From Claude-Julien Bredin   6 janvier 1811

[122] Lyon 6 janvier 1811
C.J Bredin, professeur à l’École impériale vétérinaire de Lyon, à son ami Ampère

Mon ami, qu'était-il besoin de me dire que tu ne tiens pas à la vie ! Ne sais-je pas trop bien que cette misérable existence, si pénible pour tous ceux qui y sont condamnés, est mille fois plus douloureuse encore pour toi que pour le plus grand nombre des autres. Si la tournure de ton esprit, si la vivacité et la prodigieuse activité de ton imagination te donnent de nombreux plaisirs, ce ne sont que des jouissances incomplètes, fausses et passagères, qui laissent ton cœur vide de bonheur, mais toujours rempli de mille sentiments pénibles que tu es ingénieux à trouver, à créer. Mon pauvre ami, plus je pense à ta façon de sentir, plus je sens que tu es le plus malheureux des hommes que je connais. Tu as perdu ce qui seul pouvait te faire supporter le fardeau qui, à cette heure, t'accable.

Mon ami, cette vie ne peut être supportable en elle-même que pour des gens qui sont nés avec une organisation tout opposée à la tienne.[123] Il faut être marionnette avec les autres marionnettes.
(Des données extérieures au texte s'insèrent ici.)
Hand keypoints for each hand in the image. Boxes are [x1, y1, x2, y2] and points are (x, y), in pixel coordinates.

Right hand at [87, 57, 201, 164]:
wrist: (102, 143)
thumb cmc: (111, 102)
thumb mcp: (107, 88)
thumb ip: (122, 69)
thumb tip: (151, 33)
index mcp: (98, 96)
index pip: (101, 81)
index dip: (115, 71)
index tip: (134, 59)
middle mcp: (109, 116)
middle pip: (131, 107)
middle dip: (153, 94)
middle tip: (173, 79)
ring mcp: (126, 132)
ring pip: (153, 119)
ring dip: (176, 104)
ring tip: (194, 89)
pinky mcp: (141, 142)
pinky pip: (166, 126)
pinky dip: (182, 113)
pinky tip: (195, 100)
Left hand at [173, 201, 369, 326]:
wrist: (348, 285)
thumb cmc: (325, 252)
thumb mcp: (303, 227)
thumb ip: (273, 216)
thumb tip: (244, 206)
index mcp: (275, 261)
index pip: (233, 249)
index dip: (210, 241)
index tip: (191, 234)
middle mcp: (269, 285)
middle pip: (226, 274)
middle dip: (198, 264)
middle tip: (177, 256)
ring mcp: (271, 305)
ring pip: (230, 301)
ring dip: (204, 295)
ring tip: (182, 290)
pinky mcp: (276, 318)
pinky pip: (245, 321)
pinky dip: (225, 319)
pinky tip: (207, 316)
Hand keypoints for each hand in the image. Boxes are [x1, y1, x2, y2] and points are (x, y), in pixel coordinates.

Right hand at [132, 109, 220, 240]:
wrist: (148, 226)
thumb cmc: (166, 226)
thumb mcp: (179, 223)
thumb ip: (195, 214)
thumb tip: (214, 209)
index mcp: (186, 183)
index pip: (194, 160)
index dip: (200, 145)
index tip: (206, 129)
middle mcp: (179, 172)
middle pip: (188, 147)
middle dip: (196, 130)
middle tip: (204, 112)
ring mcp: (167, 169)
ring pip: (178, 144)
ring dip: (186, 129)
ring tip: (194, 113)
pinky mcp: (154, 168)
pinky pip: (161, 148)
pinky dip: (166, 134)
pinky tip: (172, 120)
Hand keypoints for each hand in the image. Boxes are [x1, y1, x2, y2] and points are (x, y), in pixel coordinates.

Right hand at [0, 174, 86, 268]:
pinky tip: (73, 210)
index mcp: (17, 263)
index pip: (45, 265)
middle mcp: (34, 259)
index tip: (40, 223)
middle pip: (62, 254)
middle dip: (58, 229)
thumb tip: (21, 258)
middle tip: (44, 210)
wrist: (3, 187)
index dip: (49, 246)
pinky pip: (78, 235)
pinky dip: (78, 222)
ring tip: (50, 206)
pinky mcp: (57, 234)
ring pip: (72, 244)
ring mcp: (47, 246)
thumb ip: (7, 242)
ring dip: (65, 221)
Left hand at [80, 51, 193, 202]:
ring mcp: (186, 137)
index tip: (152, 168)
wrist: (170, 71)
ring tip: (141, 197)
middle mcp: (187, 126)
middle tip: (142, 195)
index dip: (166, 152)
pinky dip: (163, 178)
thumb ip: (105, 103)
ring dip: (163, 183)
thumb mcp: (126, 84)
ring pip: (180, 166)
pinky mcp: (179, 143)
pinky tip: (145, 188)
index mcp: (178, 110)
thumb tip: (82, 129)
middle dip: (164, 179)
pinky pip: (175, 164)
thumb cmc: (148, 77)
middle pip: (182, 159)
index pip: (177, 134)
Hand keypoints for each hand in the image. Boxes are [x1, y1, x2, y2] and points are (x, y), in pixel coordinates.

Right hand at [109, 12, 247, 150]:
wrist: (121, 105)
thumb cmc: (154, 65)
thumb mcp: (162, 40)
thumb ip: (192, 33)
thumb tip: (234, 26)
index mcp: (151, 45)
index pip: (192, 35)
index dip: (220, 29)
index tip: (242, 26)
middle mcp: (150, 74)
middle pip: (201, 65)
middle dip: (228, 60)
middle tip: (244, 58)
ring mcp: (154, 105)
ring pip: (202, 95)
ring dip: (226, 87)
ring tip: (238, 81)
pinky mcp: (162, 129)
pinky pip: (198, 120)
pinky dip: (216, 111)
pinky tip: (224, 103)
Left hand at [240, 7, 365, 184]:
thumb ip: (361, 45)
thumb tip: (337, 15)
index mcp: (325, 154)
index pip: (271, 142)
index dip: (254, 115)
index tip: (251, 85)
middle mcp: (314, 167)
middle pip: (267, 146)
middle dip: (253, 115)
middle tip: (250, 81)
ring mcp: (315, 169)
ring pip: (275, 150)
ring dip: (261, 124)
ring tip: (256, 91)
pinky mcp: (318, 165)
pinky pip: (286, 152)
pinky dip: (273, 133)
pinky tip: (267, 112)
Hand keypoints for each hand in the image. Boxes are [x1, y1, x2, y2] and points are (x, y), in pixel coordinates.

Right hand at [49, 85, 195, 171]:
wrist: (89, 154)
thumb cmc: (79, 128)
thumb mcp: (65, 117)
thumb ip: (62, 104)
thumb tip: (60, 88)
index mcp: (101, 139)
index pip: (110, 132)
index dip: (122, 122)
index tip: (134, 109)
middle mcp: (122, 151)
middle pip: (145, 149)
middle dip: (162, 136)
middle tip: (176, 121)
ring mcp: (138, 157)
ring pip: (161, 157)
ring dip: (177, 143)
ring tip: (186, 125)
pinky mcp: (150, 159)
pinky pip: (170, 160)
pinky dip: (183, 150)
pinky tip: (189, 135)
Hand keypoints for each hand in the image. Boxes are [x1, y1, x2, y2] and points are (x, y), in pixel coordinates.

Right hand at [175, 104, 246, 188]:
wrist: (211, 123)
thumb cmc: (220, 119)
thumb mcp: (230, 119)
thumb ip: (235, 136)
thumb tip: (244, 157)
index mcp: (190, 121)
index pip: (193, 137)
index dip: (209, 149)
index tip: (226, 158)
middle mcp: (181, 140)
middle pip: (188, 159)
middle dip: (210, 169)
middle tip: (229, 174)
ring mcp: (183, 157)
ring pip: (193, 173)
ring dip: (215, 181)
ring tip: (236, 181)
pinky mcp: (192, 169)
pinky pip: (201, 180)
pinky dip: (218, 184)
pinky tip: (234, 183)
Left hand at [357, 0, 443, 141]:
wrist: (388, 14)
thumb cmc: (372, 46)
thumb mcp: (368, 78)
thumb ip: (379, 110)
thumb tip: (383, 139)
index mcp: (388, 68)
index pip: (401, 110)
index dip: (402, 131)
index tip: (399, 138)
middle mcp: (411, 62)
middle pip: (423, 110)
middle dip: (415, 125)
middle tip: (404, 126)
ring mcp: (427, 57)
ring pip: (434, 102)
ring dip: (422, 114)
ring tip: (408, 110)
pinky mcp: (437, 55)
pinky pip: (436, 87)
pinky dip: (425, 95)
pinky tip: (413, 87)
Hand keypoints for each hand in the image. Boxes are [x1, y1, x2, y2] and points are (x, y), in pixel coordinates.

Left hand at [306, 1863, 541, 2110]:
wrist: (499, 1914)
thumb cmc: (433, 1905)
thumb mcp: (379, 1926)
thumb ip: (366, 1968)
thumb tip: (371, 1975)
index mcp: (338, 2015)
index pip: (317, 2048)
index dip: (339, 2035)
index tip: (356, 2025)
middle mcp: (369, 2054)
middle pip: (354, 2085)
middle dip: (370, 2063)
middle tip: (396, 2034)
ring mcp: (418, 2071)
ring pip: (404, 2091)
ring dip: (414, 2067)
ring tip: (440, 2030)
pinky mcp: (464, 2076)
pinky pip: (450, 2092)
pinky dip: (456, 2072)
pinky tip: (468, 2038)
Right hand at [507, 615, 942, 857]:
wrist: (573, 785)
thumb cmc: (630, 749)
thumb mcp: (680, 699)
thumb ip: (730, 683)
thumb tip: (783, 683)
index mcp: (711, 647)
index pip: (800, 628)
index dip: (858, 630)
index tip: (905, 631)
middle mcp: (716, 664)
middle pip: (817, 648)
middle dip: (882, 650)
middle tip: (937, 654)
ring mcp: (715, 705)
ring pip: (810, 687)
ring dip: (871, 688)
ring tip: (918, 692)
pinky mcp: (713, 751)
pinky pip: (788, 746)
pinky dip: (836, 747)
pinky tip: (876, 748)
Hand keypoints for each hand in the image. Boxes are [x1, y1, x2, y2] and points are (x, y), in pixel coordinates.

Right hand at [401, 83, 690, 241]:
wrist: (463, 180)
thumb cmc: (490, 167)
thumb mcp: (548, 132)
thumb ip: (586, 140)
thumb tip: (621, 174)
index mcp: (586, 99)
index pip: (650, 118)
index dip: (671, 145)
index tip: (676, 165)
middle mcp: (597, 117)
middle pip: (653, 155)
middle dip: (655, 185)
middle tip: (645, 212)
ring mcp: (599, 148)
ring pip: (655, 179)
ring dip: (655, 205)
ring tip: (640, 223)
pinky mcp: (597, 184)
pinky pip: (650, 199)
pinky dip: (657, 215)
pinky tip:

Il faut être une machine parlante, ne s'occuper qu'à gagner de l'argent, à s'habiller mesquinement et à montrer l'esprit qu'on a ou celui qu'on croit avoir. Mais malheur à celui qui pense dans ce monde, s'il n'a pas le courage de fouler le monde au pied ! Malheur surtout à celui qui a un cœur, s'il n'a pas la force de le donner à celui-là seul qui peut le remplir ![illeg]

Cependant nous avons nos compensations. Pour toi, mon ami (mais, hélas, quelles tristes compensations !), l'étourderie, la vivacité, l'étonnante activité de ton imagination. C'est une tempête qui, dans ses plus grandes violences, t'empêche de sentir tes autres douleurs.

Pour moi, la croyance en un Dieu qui veille sur moi [illeg] [124] [illeg] Tu me parles de chagrins que tu ne peux pas m'expliquer par écrit 1 [illeg] Ta lettre d'hier est terrible. Fais que je te comprenne un peu ! Je t'en prie, réponds-moi sur-le-champ, je ne demande que trois lignes[illeg] [125] [illeg]

(2) C'est le commencement du roman de La Constante Amitié, dont Ampère va parler sans cesse par allusions mystérieuses. Voir Lettre 0378, 0379 et surtout 0385 et planche XII.